WHAT THIS TASK INVOLVES:
Tally the lines of the material that carry the word "time". Give no more than the number.

PROVIDED RECORDS:

—————

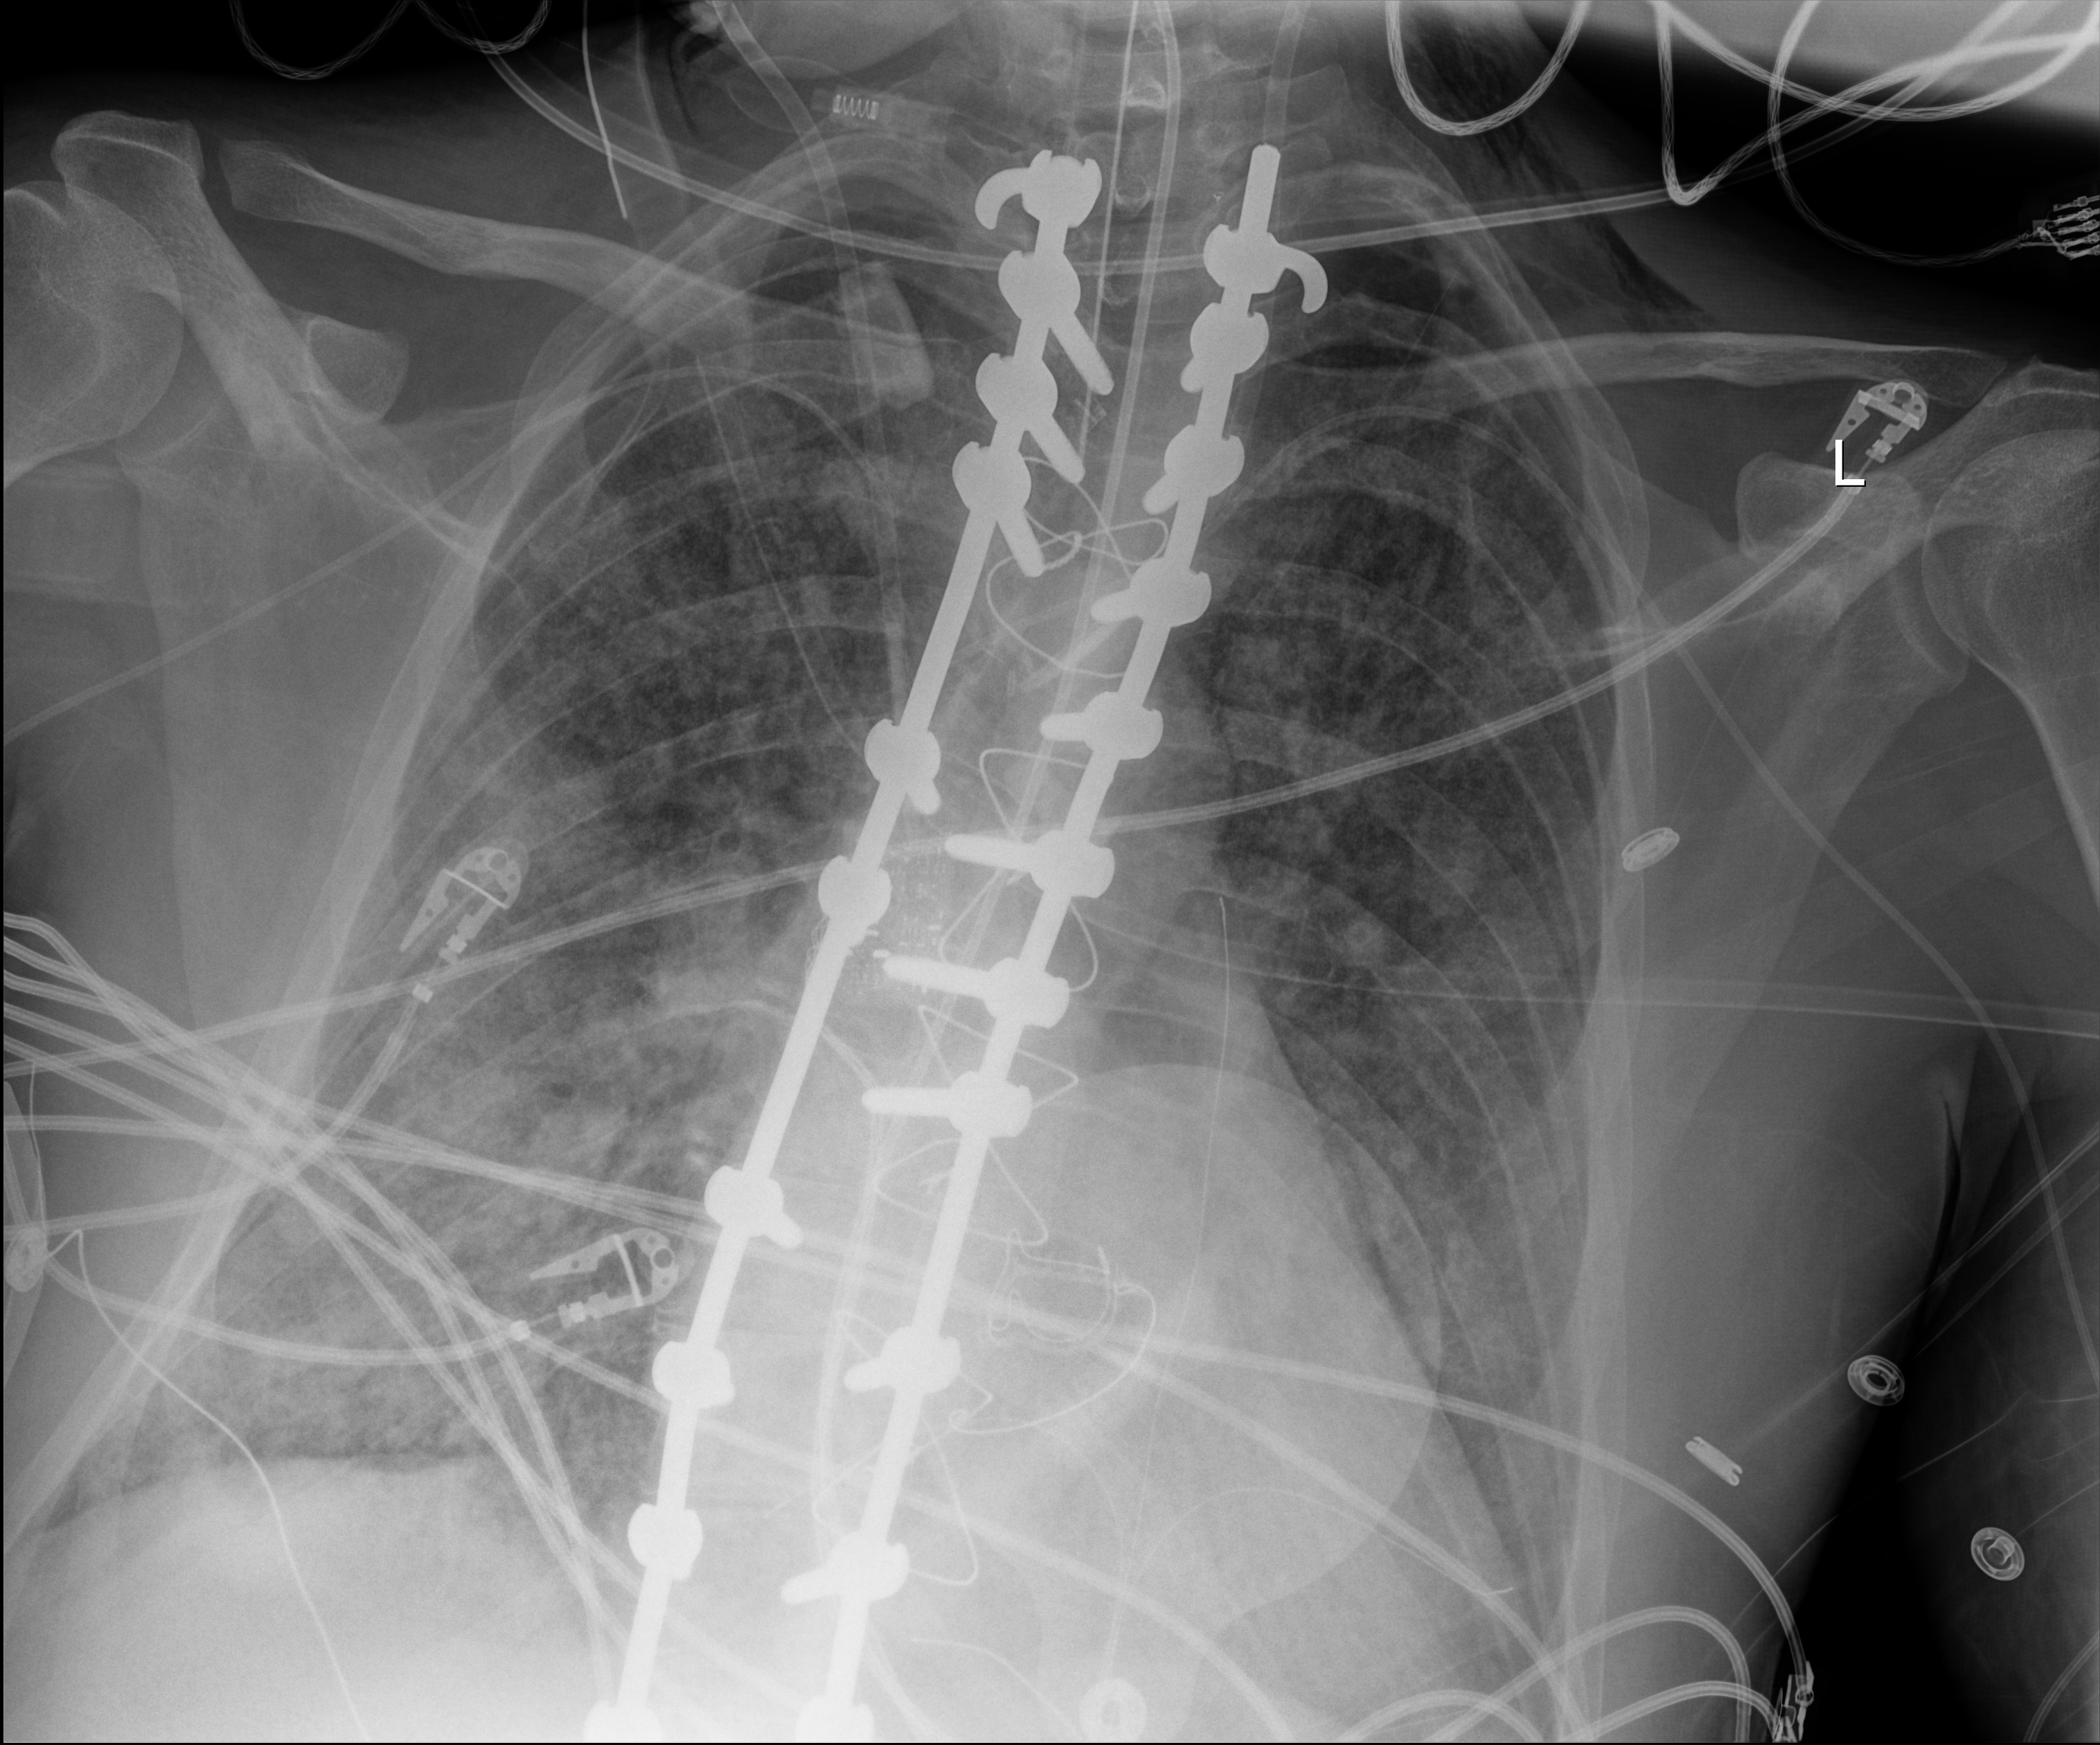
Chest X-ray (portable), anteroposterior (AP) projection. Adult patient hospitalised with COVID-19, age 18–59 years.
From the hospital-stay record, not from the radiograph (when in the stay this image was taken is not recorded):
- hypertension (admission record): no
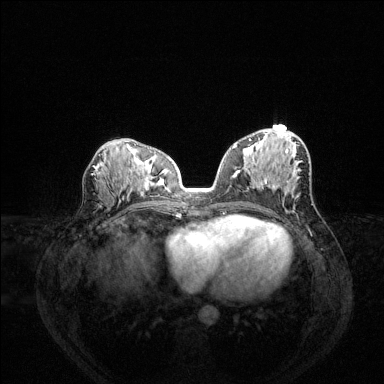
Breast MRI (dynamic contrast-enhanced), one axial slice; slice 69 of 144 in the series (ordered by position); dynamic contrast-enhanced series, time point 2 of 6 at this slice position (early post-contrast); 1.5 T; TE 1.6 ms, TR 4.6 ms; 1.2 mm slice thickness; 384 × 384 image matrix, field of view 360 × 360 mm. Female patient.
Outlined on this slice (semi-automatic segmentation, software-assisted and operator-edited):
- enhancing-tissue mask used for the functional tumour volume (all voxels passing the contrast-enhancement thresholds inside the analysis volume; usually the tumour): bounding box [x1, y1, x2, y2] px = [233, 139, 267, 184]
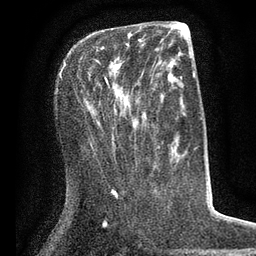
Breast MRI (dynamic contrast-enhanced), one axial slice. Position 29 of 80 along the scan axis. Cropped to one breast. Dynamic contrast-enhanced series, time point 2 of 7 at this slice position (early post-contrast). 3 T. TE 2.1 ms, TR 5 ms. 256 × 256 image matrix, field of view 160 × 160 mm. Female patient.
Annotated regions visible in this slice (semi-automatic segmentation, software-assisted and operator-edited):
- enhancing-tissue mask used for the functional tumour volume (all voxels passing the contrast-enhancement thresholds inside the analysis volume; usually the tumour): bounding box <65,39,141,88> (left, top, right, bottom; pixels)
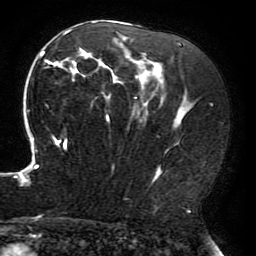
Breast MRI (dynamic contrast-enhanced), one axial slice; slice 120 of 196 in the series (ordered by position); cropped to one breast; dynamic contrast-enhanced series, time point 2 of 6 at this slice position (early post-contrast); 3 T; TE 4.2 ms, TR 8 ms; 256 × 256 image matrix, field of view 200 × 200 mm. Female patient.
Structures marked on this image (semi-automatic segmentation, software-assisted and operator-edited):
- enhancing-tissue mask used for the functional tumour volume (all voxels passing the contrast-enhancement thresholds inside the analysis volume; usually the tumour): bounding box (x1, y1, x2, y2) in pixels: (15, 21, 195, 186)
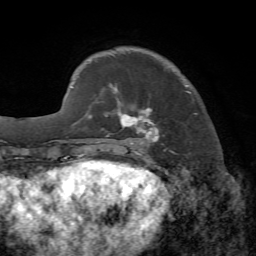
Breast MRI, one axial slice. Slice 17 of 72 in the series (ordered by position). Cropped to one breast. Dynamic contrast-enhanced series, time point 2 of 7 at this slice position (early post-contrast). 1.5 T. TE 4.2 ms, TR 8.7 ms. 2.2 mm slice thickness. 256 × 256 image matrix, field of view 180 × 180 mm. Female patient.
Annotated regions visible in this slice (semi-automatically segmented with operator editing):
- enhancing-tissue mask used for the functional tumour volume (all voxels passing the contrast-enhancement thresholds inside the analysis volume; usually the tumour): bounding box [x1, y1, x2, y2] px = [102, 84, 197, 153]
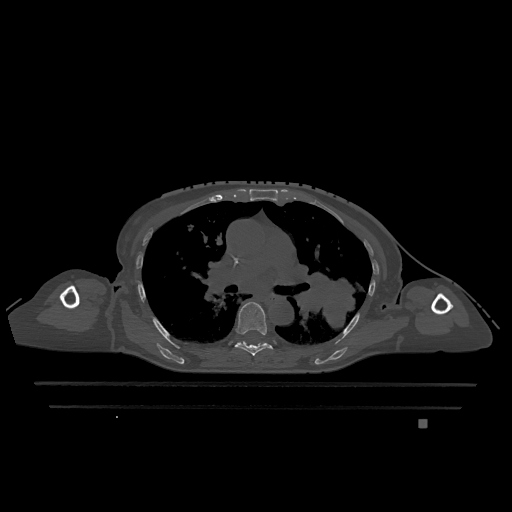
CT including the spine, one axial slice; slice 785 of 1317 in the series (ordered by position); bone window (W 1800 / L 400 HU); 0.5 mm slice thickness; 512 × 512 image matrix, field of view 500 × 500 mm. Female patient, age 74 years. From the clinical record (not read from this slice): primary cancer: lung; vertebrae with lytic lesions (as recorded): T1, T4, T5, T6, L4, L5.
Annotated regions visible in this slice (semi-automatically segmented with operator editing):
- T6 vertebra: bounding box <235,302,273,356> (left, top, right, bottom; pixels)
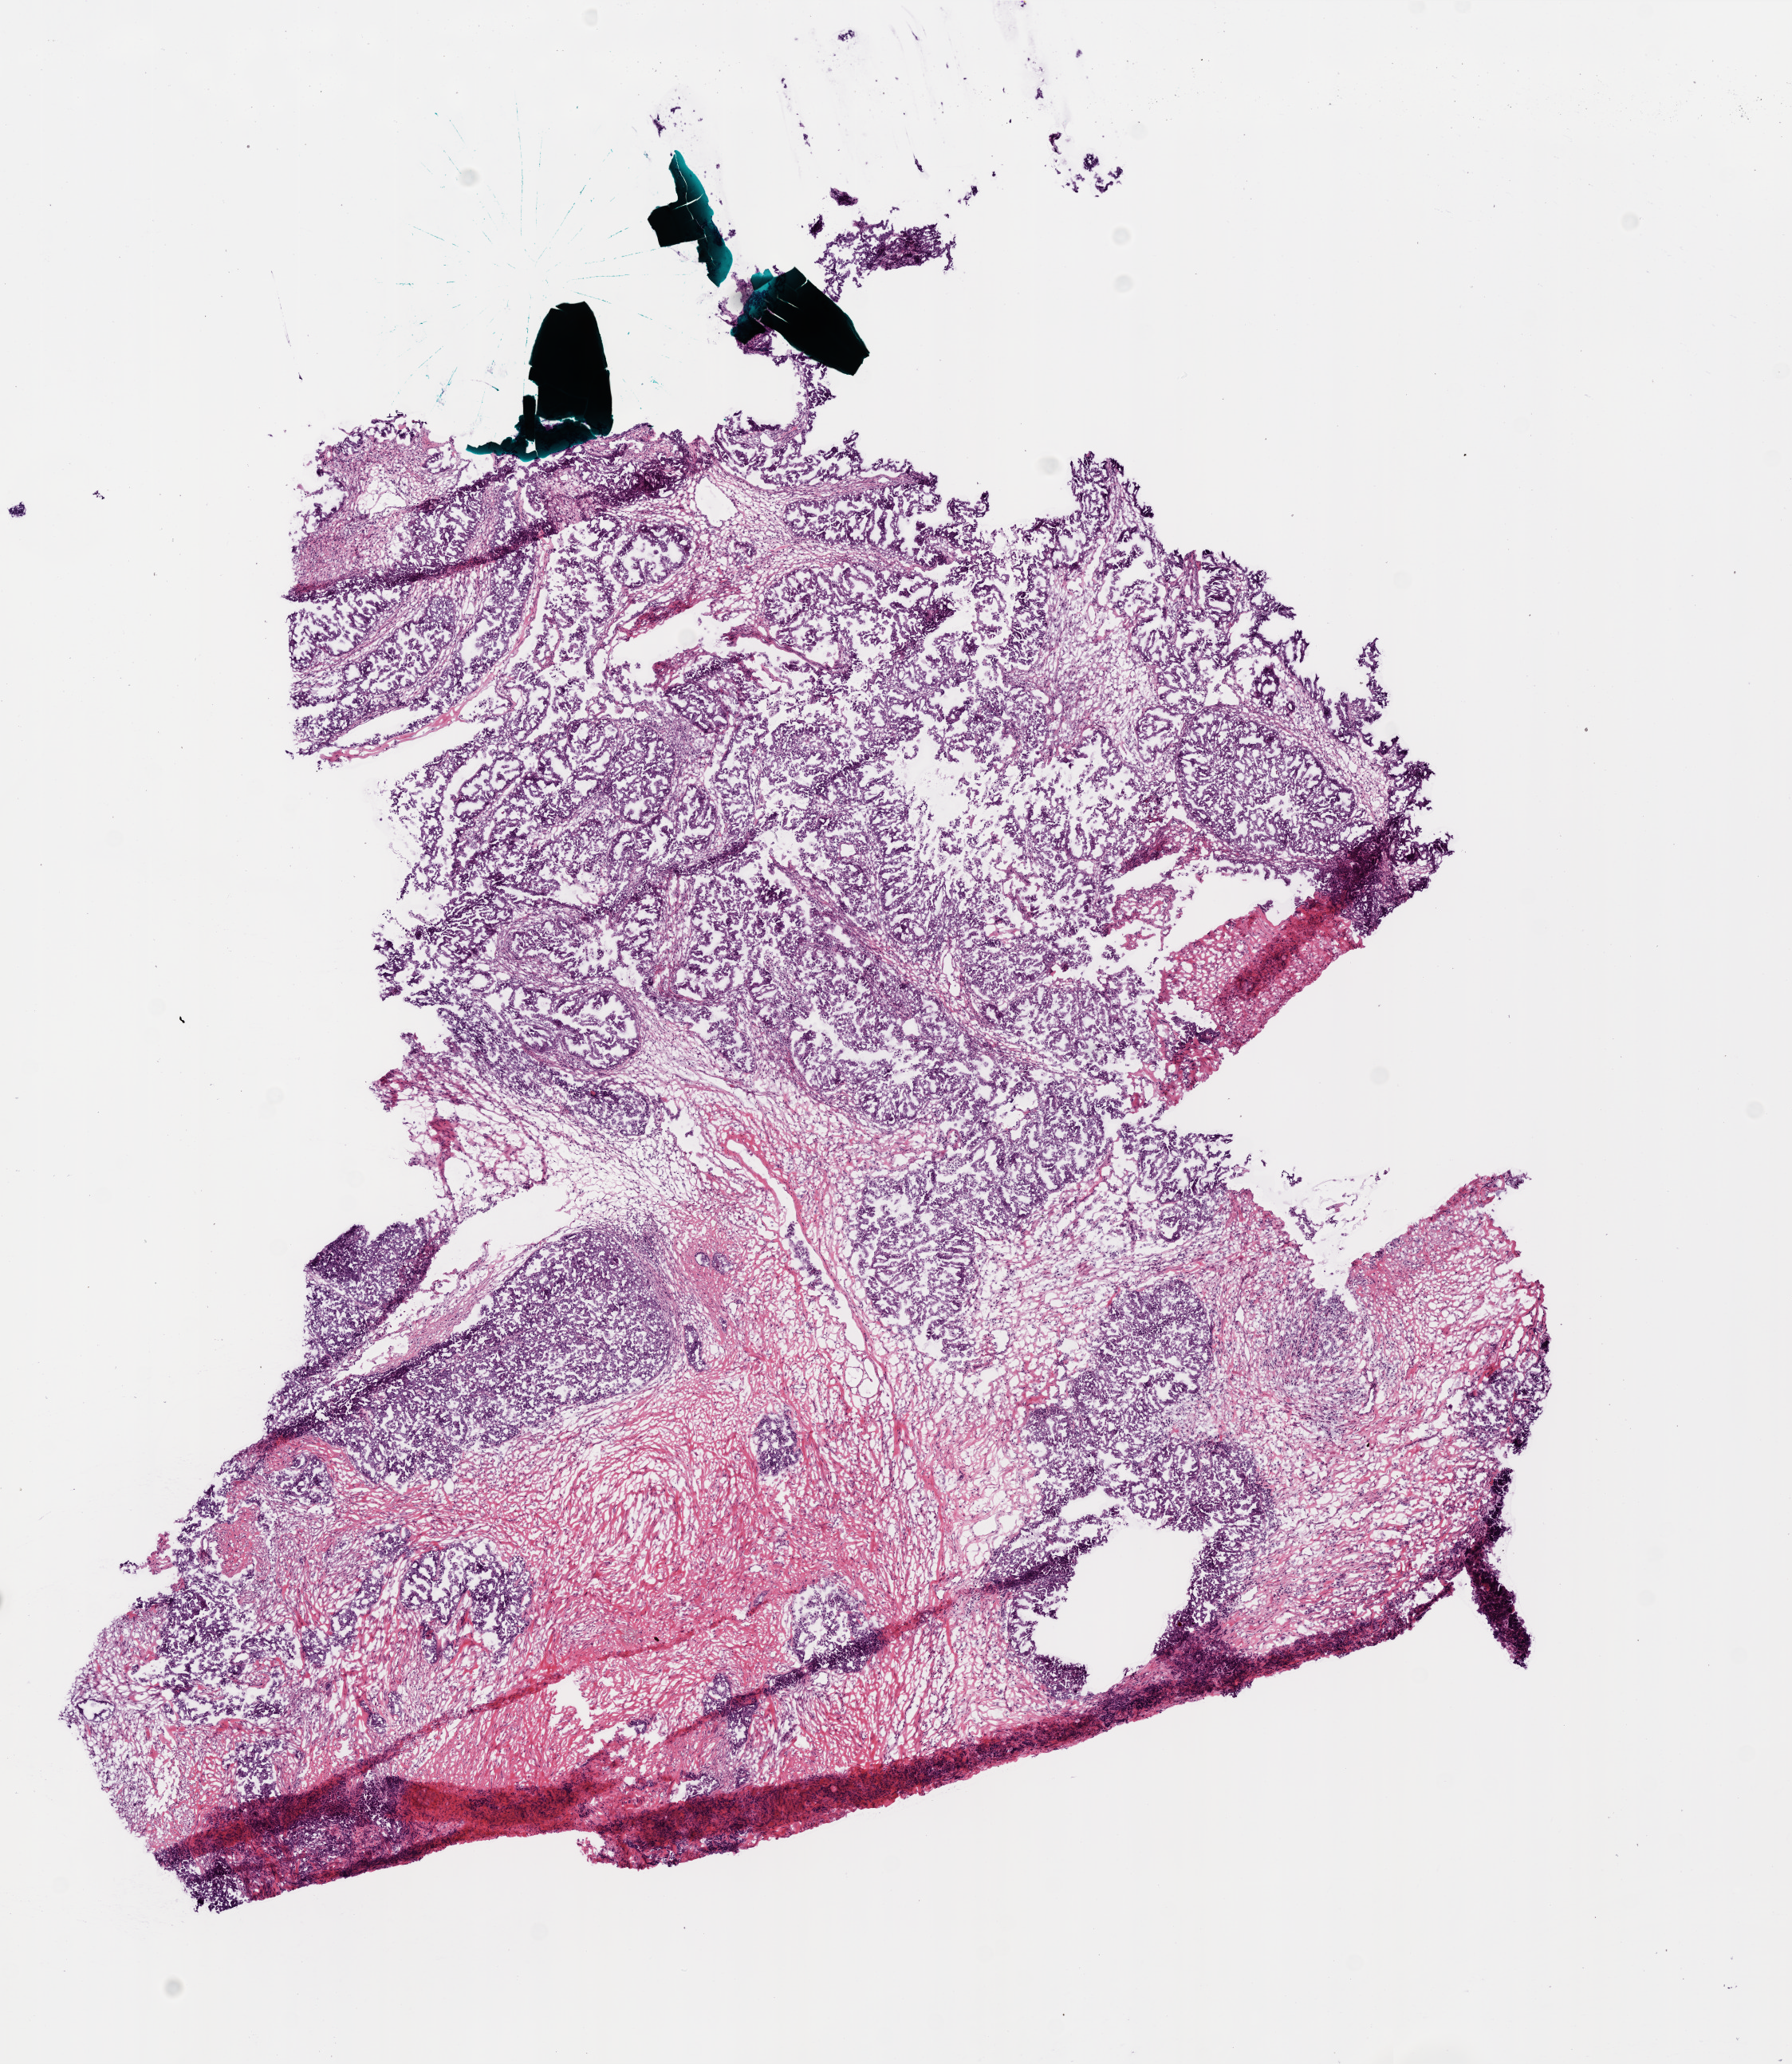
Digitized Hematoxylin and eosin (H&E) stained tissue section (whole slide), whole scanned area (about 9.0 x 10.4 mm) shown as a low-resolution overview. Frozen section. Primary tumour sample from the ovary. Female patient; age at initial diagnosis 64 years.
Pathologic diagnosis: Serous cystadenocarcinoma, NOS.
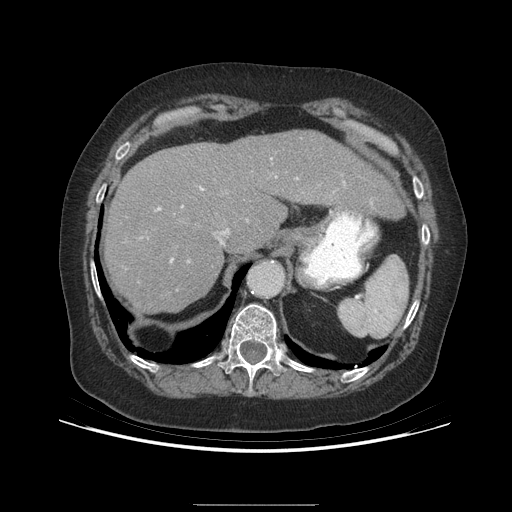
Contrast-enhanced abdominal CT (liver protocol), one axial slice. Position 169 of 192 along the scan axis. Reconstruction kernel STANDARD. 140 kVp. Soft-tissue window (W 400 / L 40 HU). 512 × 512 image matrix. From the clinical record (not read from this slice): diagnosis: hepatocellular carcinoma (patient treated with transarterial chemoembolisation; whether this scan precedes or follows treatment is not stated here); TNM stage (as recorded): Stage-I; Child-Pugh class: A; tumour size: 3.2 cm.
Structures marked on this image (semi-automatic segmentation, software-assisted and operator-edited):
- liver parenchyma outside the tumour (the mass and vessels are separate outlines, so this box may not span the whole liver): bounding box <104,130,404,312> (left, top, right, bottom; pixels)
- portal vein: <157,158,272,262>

—————

EXPECTED OUTPUT:
4